------ Information shown

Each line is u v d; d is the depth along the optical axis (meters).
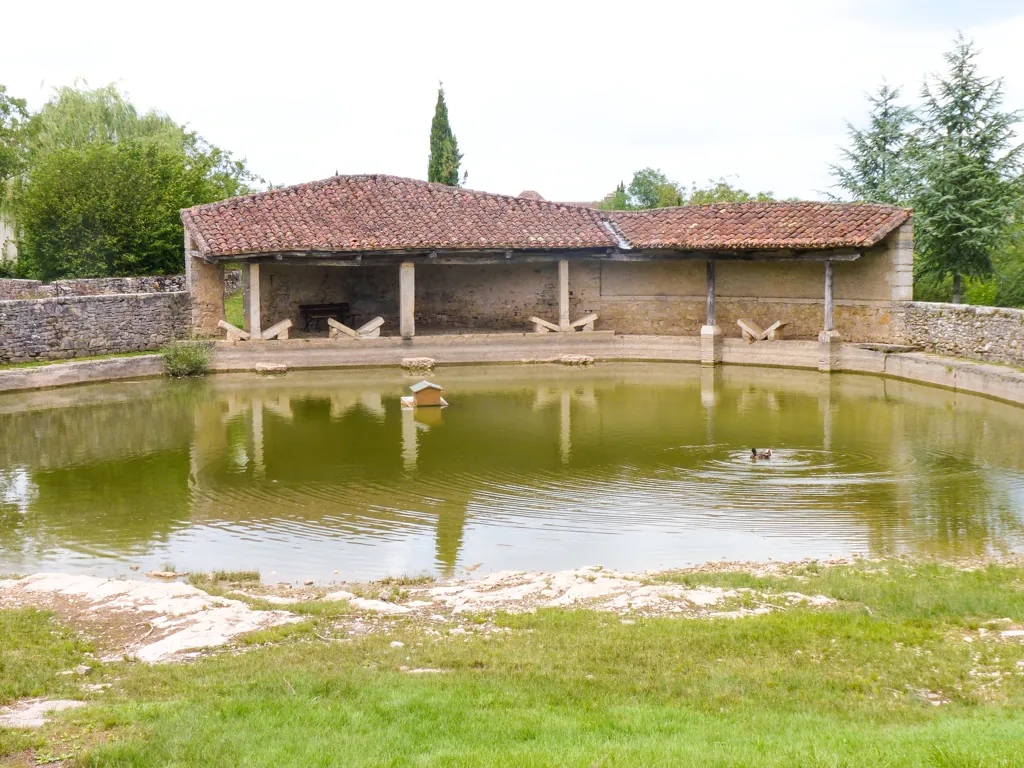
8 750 6.09
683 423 19.91
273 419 20.73
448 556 11.95
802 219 28.16
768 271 29.86
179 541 12.60
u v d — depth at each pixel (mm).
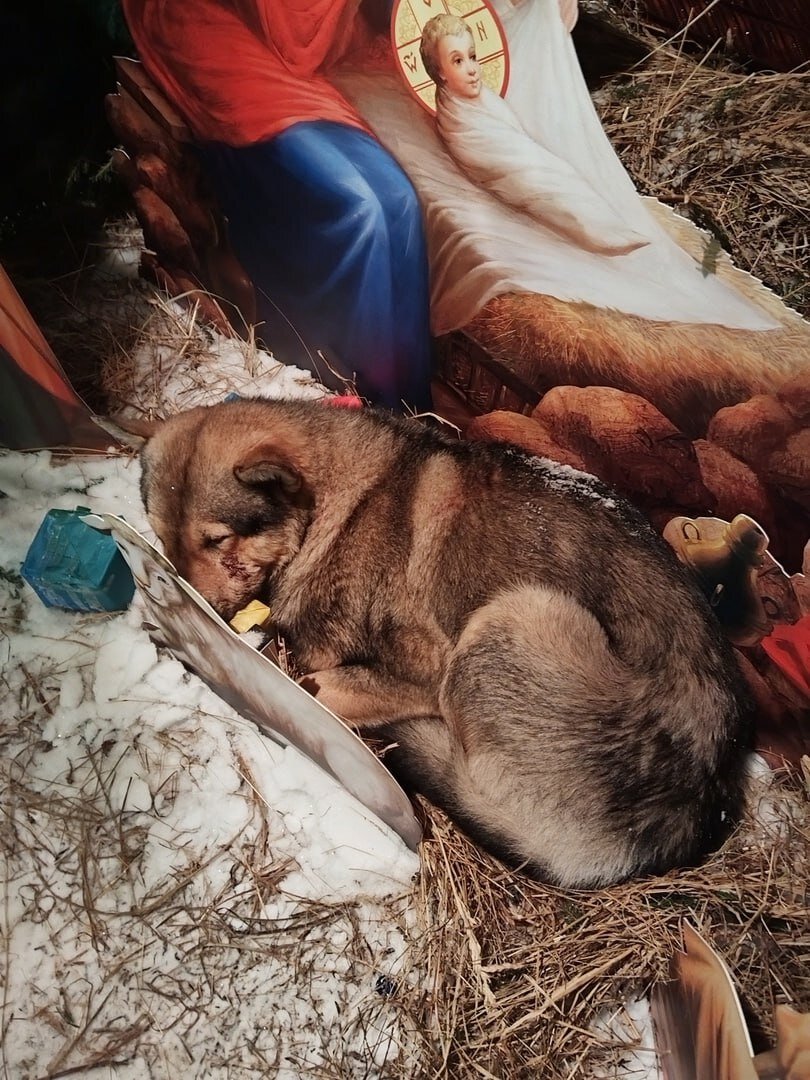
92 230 1333
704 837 959
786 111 968
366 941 952
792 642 937
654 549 927
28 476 1207
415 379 1137
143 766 1030
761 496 880
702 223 927
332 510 948
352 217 1011
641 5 1061
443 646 947
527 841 936
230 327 1303
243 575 950
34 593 1131
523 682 912
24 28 1116
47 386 1148
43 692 1069
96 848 988
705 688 920
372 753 851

------------

The problem:
Set down every entry exactly; omit the pictures.

Task response:
Each line is u v d; d is the depth along the optical axis (meters).
8 750 6.09
683 423 19.91
273 419 20.73
448 556 11.95
802 219 28.16
768 271 29.86
179 541 12.60
u v d — depth at each pixel (mm).
92 230 1333
704 837 959
786 111 968
366 941 952
792 642 937
654 549 927
28 476 1207
415 379 1137
143 766 1030
761 496 880
702 223 927
332 510 948
352 217 1011
641 5 1061
443 646 947
527 841 936
230 327 1303
243 575 950
34 593 1131
523 682 912
24 28 1116
47 386 1148
43 692 1069
96 848 988
705 688 920
372 753 851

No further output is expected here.